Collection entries
++++
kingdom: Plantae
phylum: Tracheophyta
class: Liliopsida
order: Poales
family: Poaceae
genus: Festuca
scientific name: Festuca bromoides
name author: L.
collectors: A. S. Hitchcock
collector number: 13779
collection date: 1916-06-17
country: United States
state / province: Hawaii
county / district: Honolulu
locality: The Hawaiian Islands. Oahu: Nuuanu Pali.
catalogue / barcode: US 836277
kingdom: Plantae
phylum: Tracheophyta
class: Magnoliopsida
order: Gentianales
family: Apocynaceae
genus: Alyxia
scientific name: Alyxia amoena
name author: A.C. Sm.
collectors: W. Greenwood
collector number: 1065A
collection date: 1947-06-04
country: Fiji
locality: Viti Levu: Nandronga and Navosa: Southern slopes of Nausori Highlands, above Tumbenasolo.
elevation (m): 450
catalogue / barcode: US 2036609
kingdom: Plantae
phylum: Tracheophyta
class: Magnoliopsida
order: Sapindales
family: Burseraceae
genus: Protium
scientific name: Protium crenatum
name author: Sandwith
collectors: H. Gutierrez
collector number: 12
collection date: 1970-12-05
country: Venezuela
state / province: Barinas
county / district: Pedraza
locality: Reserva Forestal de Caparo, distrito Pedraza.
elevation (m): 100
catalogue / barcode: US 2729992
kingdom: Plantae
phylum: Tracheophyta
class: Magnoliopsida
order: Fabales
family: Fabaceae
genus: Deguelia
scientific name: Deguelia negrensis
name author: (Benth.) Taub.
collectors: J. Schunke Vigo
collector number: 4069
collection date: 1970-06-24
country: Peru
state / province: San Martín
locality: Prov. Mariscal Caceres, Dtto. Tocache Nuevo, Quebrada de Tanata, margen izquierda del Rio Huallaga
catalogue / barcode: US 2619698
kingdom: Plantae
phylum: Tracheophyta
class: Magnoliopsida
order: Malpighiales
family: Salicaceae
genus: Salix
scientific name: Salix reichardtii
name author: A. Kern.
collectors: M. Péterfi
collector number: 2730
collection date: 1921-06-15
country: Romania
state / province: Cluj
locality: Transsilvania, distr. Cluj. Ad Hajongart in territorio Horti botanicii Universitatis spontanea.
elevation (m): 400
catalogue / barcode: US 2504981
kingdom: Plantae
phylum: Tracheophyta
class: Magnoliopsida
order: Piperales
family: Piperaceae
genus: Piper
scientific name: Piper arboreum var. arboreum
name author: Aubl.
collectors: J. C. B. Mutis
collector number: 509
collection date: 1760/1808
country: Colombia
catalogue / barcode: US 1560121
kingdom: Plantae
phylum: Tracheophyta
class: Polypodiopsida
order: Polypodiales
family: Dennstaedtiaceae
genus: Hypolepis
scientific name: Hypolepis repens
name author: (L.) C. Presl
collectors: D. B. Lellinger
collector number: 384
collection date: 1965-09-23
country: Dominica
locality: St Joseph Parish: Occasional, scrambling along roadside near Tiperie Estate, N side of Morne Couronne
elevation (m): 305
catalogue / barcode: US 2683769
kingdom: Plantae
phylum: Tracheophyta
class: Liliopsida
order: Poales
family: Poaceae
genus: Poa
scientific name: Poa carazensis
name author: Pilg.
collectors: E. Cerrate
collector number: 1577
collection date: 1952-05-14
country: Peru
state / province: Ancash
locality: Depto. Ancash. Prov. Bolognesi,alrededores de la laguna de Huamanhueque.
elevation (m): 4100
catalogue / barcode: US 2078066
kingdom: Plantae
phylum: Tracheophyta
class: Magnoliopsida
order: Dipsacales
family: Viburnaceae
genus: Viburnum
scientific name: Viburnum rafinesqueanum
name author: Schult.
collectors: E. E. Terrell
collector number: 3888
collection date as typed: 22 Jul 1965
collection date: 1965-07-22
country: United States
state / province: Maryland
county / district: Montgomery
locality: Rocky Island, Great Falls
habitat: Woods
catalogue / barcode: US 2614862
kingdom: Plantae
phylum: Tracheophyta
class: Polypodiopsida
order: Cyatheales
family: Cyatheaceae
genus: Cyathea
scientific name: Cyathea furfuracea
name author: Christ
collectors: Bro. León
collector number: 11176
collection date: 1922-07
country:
++++
PROBLEM DESCRIPTION >> Render the data from its first line through the line containing "genus: Alyxia" as a JSON list of strings, one string per line, omitting any blank lines.

ANSWER >>
[
  "kingdom: Plantae",
  "phylum: Tracheophyta",
  "class: Liliopsida",
  "order: Poales",
  "family: Poaceae",
  "genus: Festuca",
  "scientific name: Festuca bromoides",
  "name author: L.",
  "collectors: A. S. Hitchcock",
  "collector number: 13779",
  "collection date: 1916-06-17",
  "country: United States",
  "state / province: Hawaii",
  "county / district: Honolulu",
  "locality: The Hawaiian Islands. Oahu: Nuuanu Pali.",
  "catalogue / barcode: US 836277",
  "kingdom: Plantae",
  "phylum: Tracheophyta",
  "class: Magnoliopsida",
  "order: Gentianales",
  "family: Apocynaceae",
  "genus: Alyxia"
]